**YOUR GOAL:** The lines to reproduce run from the one containing "humanização do marketing" through the final line of the entries; write them out exactly and add nothing.

(Source data)
= = =

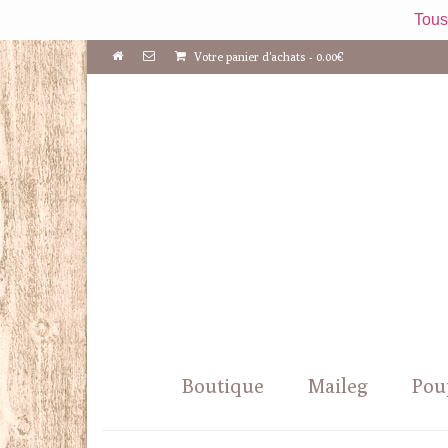
Tous
Votre panier d'achats
-
0.00
€
Boutique
Maileg
Pou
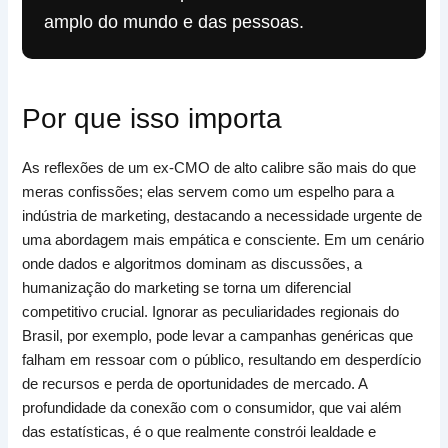
amplo do mundo e das pessoas.
Por que isso importa
As reflexões de um ex-CMO de alto calibre são mais do que
meras confissões; elas servem como um espelho para a
indústria de marketing, destacando a necessidade urgente de
uma abordagem mais empática e consciente. Em um cenário
onde dados e algoritmos dominam as discussões, a
humanização do marketing se torna um diferencial
competitivo crucial. Ignorar as peculiaridades regionais do
Brasil, por exemplo, pode levar a campanhas genéricas que
falham em ressoar com o público, resultando em desperdício
de recursos e perda de oportunidades de mercado. A
profundidade da conexão com o consumidor, que vai além
das estatísticas, é o que realmente constrói lealdade e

= = =

**SOLUTION TO THIS TASK:**
humanização do marketing se torna um diferencial
competitivo crucial. Ignorar as peculiaridades regionais do
Brasil, por exemplo, pode levar a campanhas genéricas que
falham em ressoar com o público, resultando em desperdício
de recursos e perda de oportunidades de mercado. A
profundidade da conexão com o consumidor, que vai além
das estatísticas, é o que realmente constrói lealdade e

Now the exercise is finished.